◆ Task brief: Reproduce, exactly and in full, only the lines below from the one containing "associate | 1,125 | - |" through the one containing "(48,572) | (31,190) |".

========

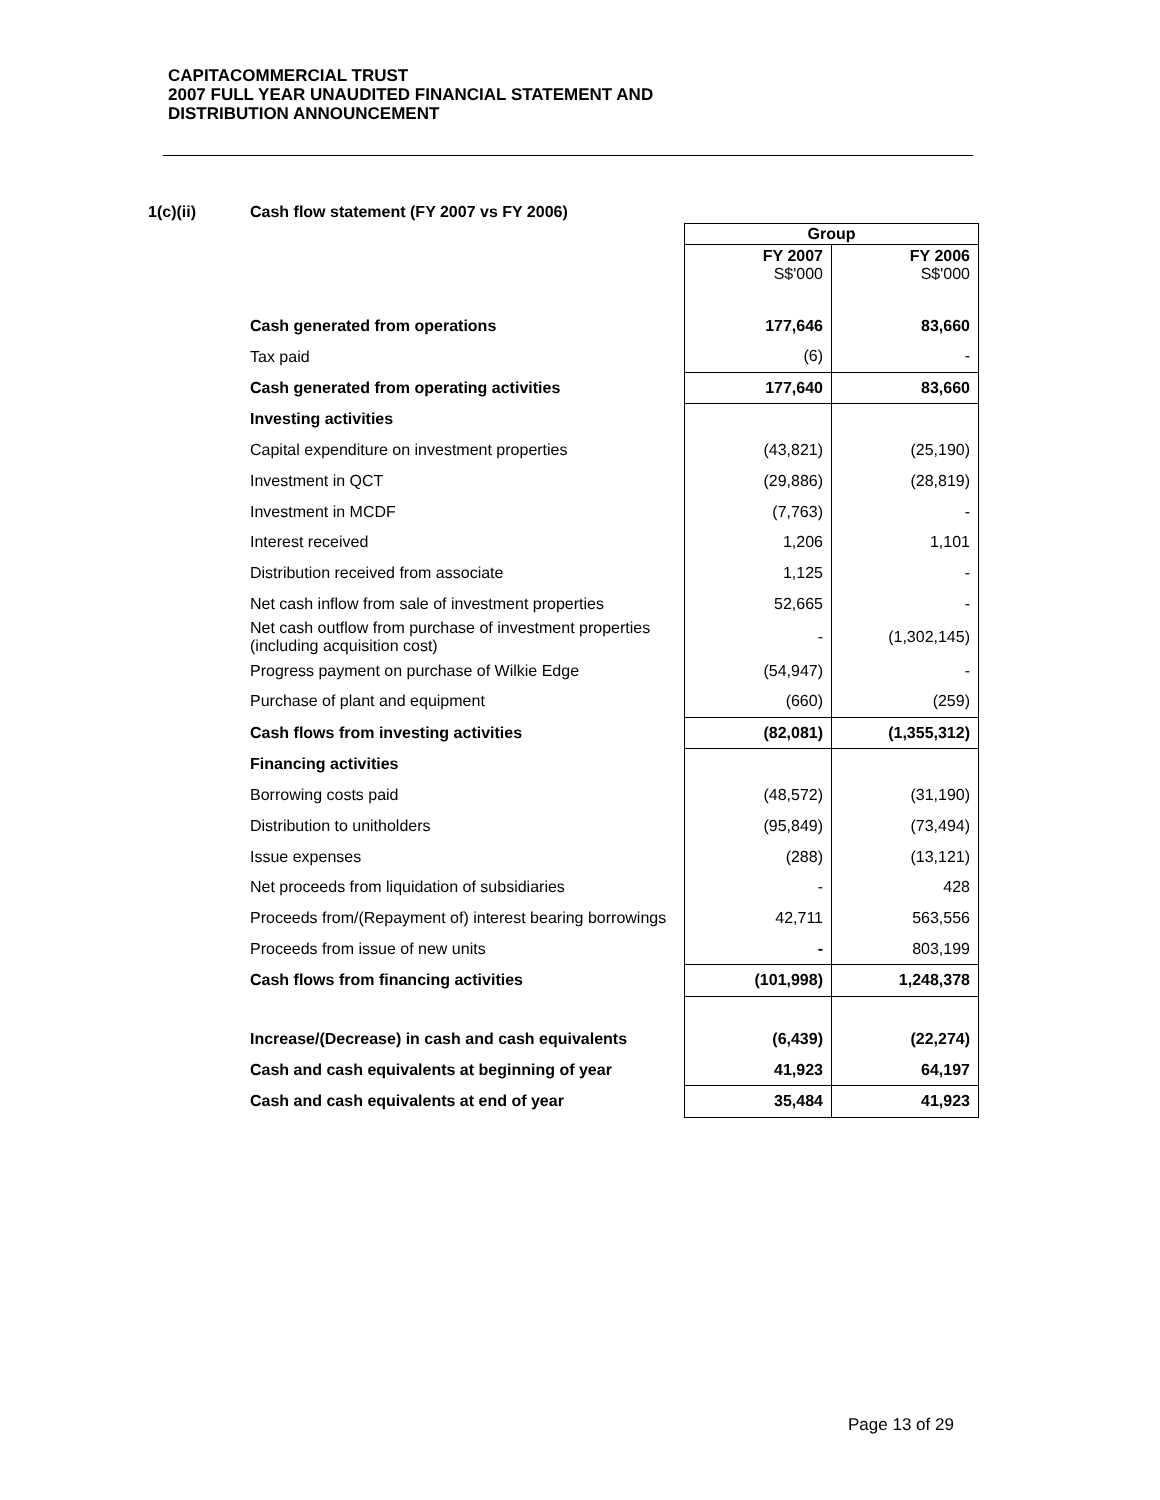CAPITACOMMERCIAL TRUST
2007 FULL YEAR UNAUDITED FINANCIAL STATEMENT AND
DISTRIBUTION ANNOUNCEMENT
1(c)(ii) Cash flow statement (FY 2007 vs FY 2006)
| | Group | |
| | FY 2007 S$'000 | FY 2006 S$'000 |
| Cash generated from operations | 177,646 | 83,660 |
| Tax paid | (6) | - |
| Cash generated from operating activities | 177,640 | 83,660 |
| Investing activities | | |
| Capital expenditure on investment properties | (43,821) | (25,190) |
| Investment in QCT | (29,886) | (28,819) |
| Investment in MCDF | (7,763) | - |
| Interest received | 1,206 | 1,101 |
| Distribution received from associate | 1,125 | - |
| Net cash inflow from sale of investment properties | 52,665 | - |
| Net cash outflow from purchase of investment properties (including acquisition cost) | - | (1,302,145) |
| Progress payment on purchase of Wilkie Edge | (54,947) | - |
| Purchase of plant and equipment | (660) | (259) |
| Cash flows from investing activities | (82,081) | (1,355,312) |
| Financing activities | | |
| Borrowing costs paid | (48,572) | (31,190) |
| Distribution to unitholders | (95,849) | (73,494) |
| Issue expenses | (288) | (13,121) |
| Net proceeds from liquidation of subsidiaries | - | 428 |
| Proceeds from/(Repayment of) interest bearing borrowings | 42,711 | 563,556 |
| Proceeds from issue of new units | - | 803,199 |
| Cash flows from financing activities | (101,998) | 1,248,378 |
| Increase/(Decrease) in cash and cash equivalents | (6,439) | (22,274) |
| Cash and cash equivalents at beginning of year | 41,923 | 64,197 |
| Cash and cash equivalents at end of year | 35,484 | 41,923 |
Page 13 of 29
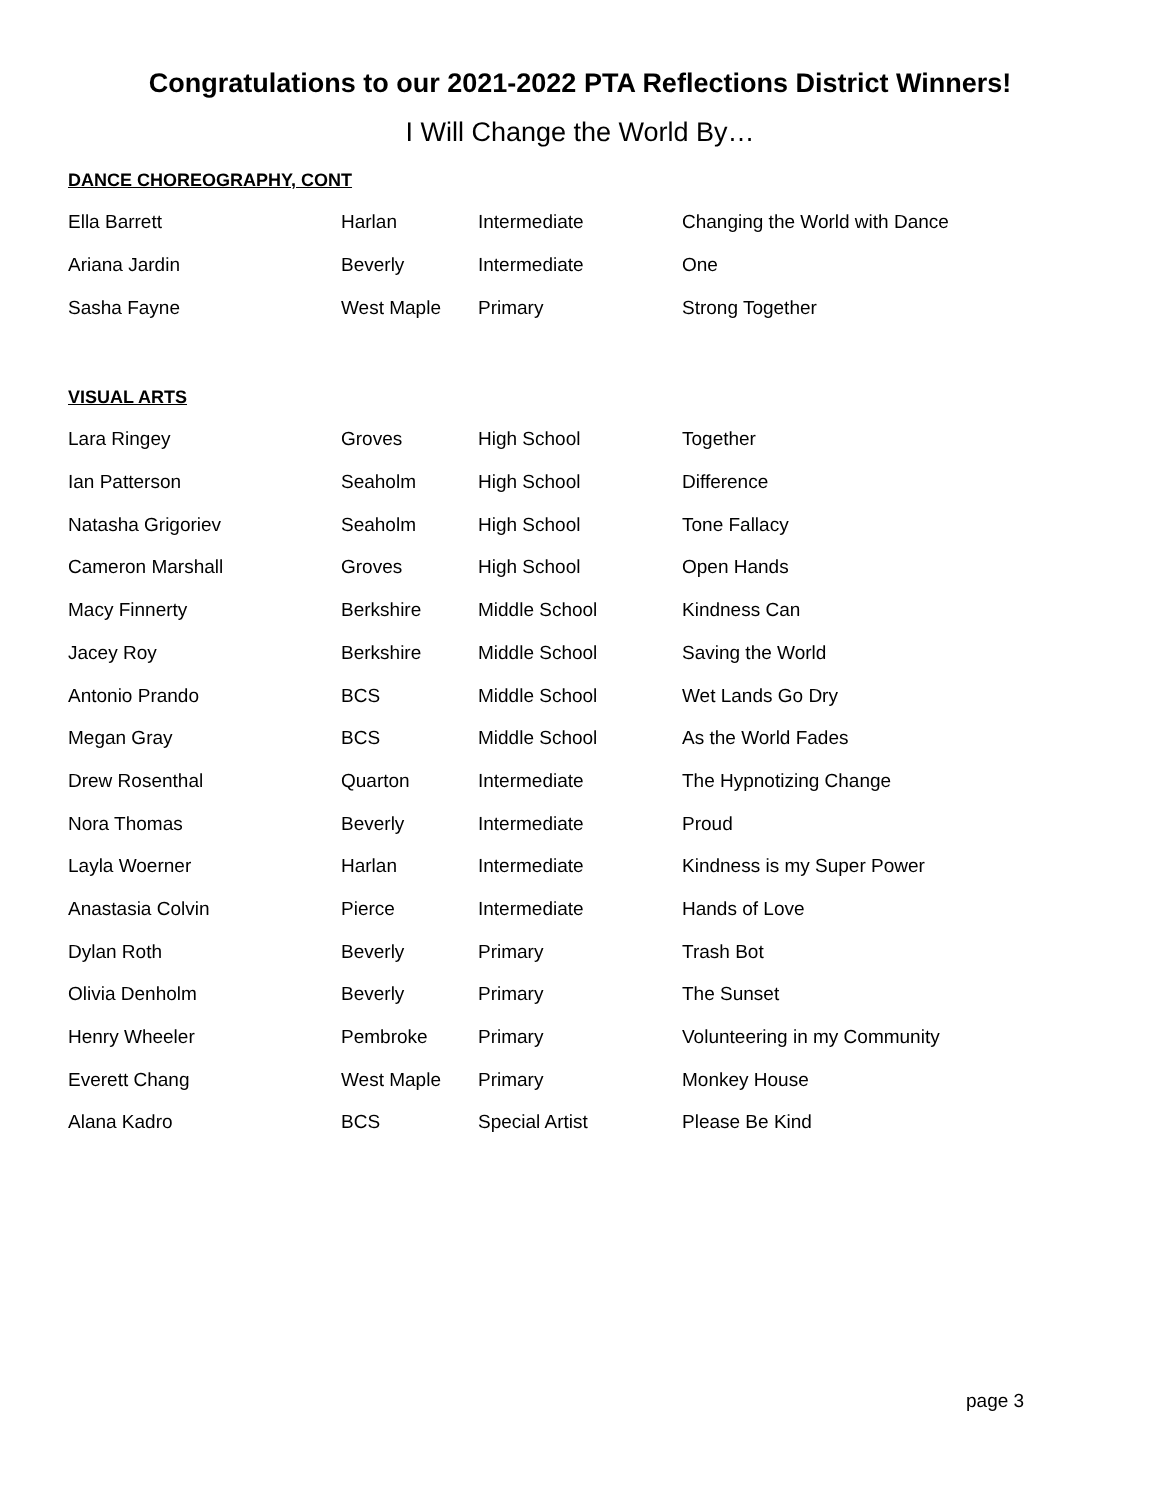Congratulations to our 2021-2022 PTA Reflections District Winners!
I Will Change the World By…
DANCE CHOREOGRAPHY, CONT
| Ella Barrett | Harlan | Intermediate | Changing the World with Dance |
| Ariana Jardin | Beverly | Intermediate | One |
| Sasha Fayne | West Maple | Primary | Strong Together |
VISUAL ARTS
| Lara Ringey | Groves | High School | Together |
| Ian Patterson | Seaholm | High School | Difference |
| Natasha Grigoriev | Seaholm | High School | Tone Fallacy |
| Cameron Marshall | Groves | High School | Open Hands |
| Macy Finnerty | Berkshire | Middle School | Kindness Can |
| Jacey Roy | Berkshire | Middle School | Saving the World |
| Antonio Prando | BCS | Middle School | Wet Lands Go Dry |
| Megan Gray | BCS | Middle School | As the World Fades |
| Drew Rosenthal | Quarton | Intermediate | The Hypnotizing Change |
| Nora Thomas | Beverly | Intermediate | Proud |
| Layla Woerner | Harlan | Intermediate | Kindness is my Super Power |
| Anastasia Colvin | Pierce | Intermediate | Hands of Love |
| Dylan Roth | Beverly | Primary | Trash Bot |
| Olivia Denholm | Beverly | Primary | The Sunset |
| Henry Wheeler | Pembroke | Primary | Volunteering in my Community |
| Everett Chang | West Maple | Primary | Monkey House |
| Alana Kadro | BCS | Special Artist | Please Be Kind |
page 3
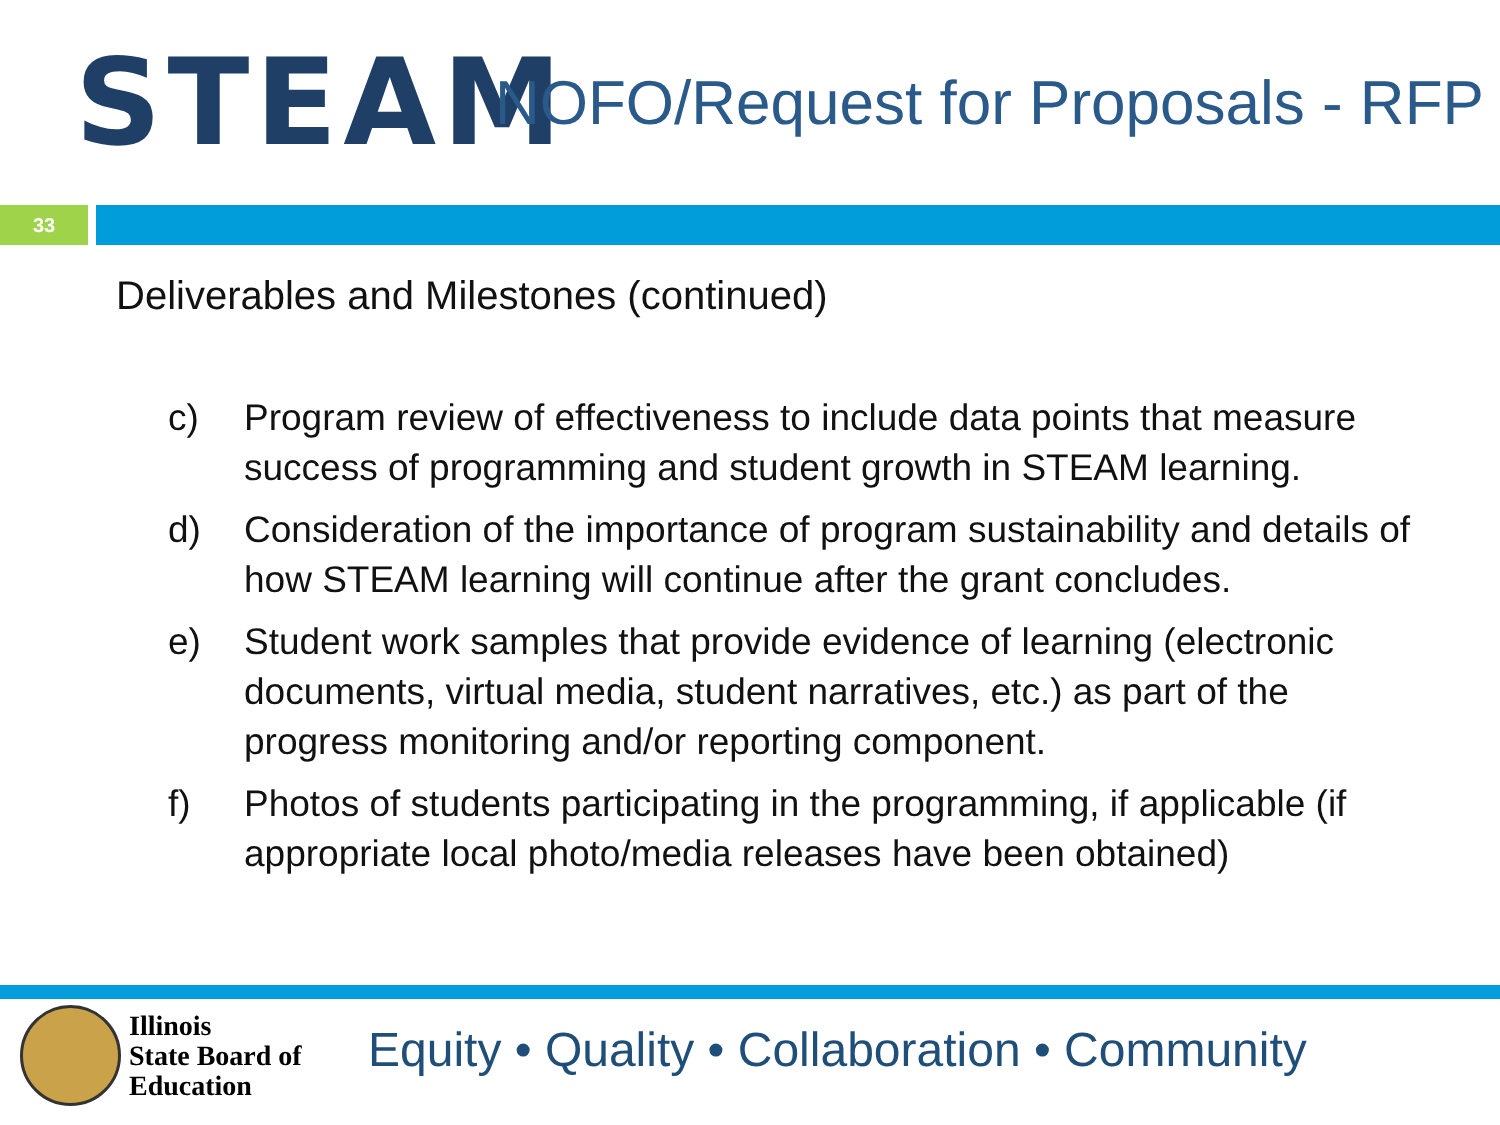STEAM
NOFO/Request for Proposals - RFP
33
Deliverables and Milestones (continued)
c) Program review of effectiveness to include data points that measure success of programming and student growth in STEAM learning.
d) Consideration of the importance of program sustainability and details of how STEAM learning will continue after the grant concludes.
e) Student work samples that provide evidence of learning (electronic documents, virtual media, student narratives, etc.) as part of the progress monitoring and/or reporting component.
f) Photos of students participating in the programming, if applicable (if appropriate local photo/media releases have been obtained)
Illinois
State Board of
Education
Equity • Quality • Collaboration • Community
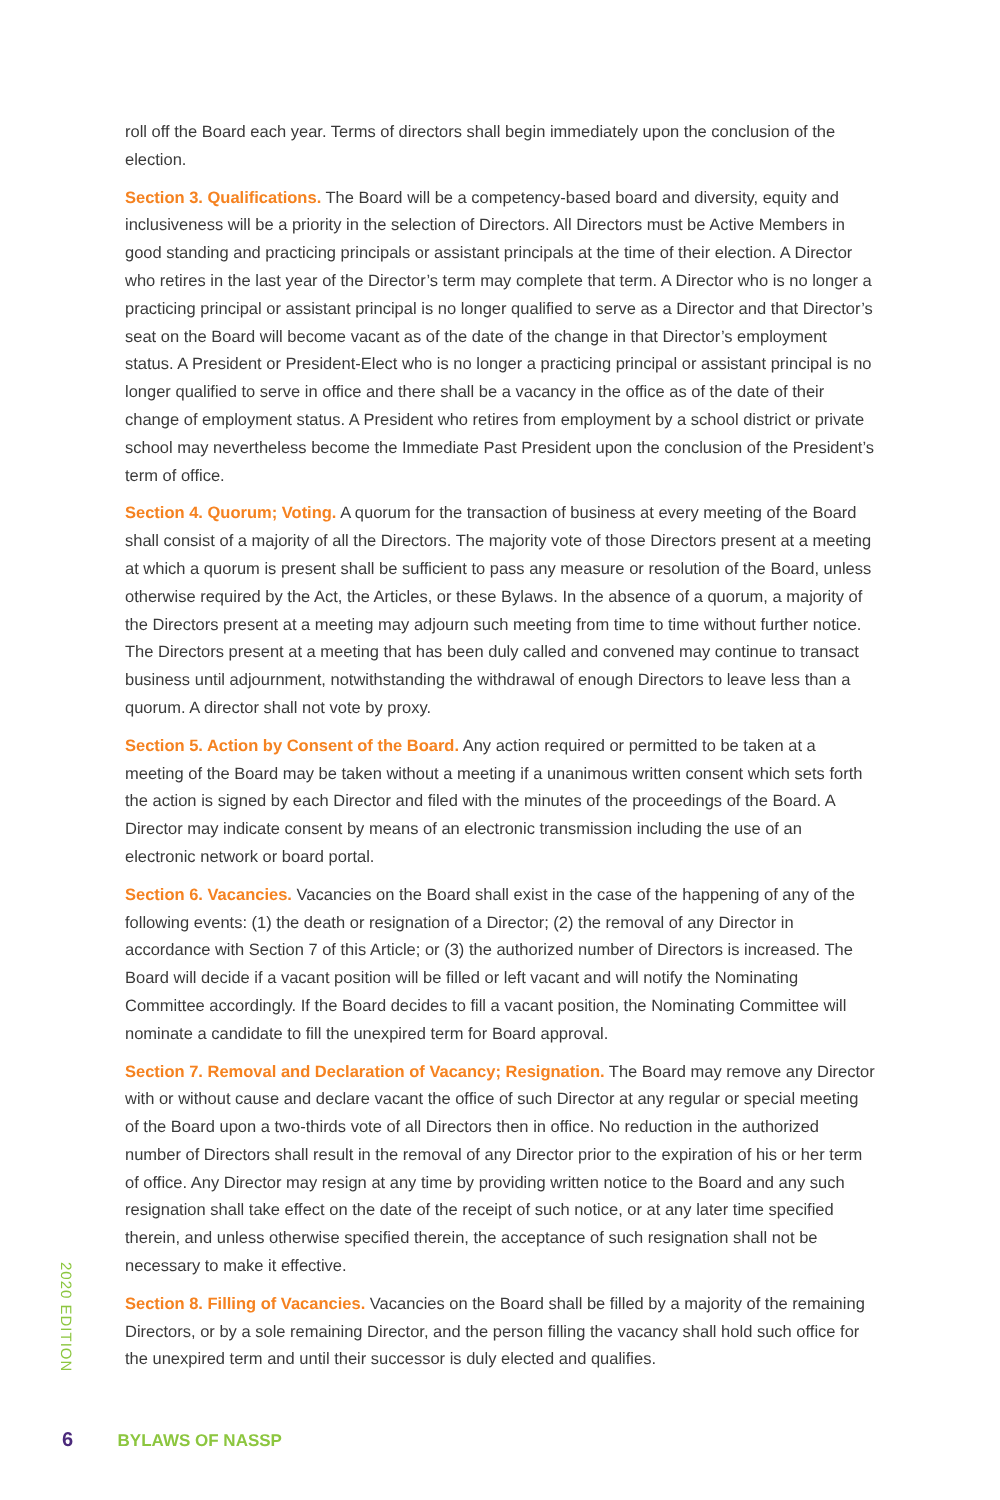roll off the Board each year. Terms of directors shall begin immediately upon the conclusion of the election.
Section 3. Qualifications. The Board will be a competency-based board and diversity, equity and inclusiveness will be a priority in the selection of Directors. All Directors must be Active Members in good standing and practicing principals or assistant principals at the time of their election. A Director who retires in the last year of the Director’s term may complete that term. A Director who is no longer a practicing principal or assistant principal is no longer qualified to serve as a Director and that Director’s seat on the Board will become vacant as of the date of the change in that Director’s employment status. A President or President-Elect who is no longer a practicing principal or assistant principal is no longer qualified to serve in office and there shall be a vacancy in the office as of the date of their change of employment status. A President who retires from employment by a school district or private school may nevertheless become the Immediate Past President upon the conclusion of the President’s term of office.
Section 4. Quorum; Voting. A quorum for the transaction of business at every meeting of the Board shall consist of a majority of all the Directors. The majority vote of those Directors present at a meeting at which a quorum is present shall be sufficient to pass any measure or resolution of the Board, unless otherwise required by the Act, the Articles, or these Bylaws. In the absence of a quorum, a majority of the Directors present at a meeting may adjourn such meeting from time to time without further notice. The Directors present at a meeting that has been duly called and convened may continue to transact business until adjournment, notwithstanding the withdrawal of enough Directors to leave less than a quorum. A director shall not vote by proxy.
Section 5. Action by Consent of the Board. Any action required or permitted to be taken at a meeting of the Board may be taken without a meeting if a unanimous written consent which sets forth the action is signed by each Director and filed with the minutes of the proceedings of the Board. A Director may indicate consent by means of an electronic transmission including the use of an electronic network or board portal.
Section 6. Vacancies. Vacancies on the Board shall exist in the case of the happening of any of the following events: (1) the death or resignation of a Director; (2) the removal of any Director in accordance with Section 7 of this Article; or (3) the authorized number of Directors is increased. The Board will decide if a vacant position will be filled or left vacant and will notify the Nominating Committee accordingly. If the Board decides to fill a vacant position, the Nominating Committee will nominate a candidate to fill the unexpired term for Board approval.
Section 7. Removal and Declaration of Vacancy; Resignation. The Board may remove any Director with or without cause and declare vacant the office of such Director at any regular or special meeting of the Board upon a two-thirds vote of all Directors then in office. No reduction in the authorized number of Directors shall result in the removal of any Director prior to the expiration of his or her term of office. Any Director may resign at any time by providing written notice to the Board and any such resignation shall take effect on the date of the receipt of such notice, or at any later time specified therein, and unless otherwise specified therein, the acceptance of such resignation shall not be necessary to make it effective.
Section 8. Filling of Vacancies. Vacancies on the Board shall be filled by a majority of the remaining Directors, or by a sole remaining Director, and the person filling the vacancy shall hold such office for the unexpired term and until their successor is duly elected and qualifies.
2020 EDITION
6 BYLAWS OF NASSP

========

◆ Written response:
| Distribution received from associate | 1,125 | - |
| Net cash inflow from sale of investment properties | 52,665 | - |
| Net cash outflow from purchase of investment properties (including acquisition cost) | - | (1,302,145) |
| Progress payment on purchase of Wilkie Edge | (54,947) | - |
| Purchase of plant and equipment | (660) | (259) |
| Cash flows from investing activities | (82,081) | (1,355,312) |
| Financing activities | | |
| Borrowing costs paid | (48,572) | (31,190) |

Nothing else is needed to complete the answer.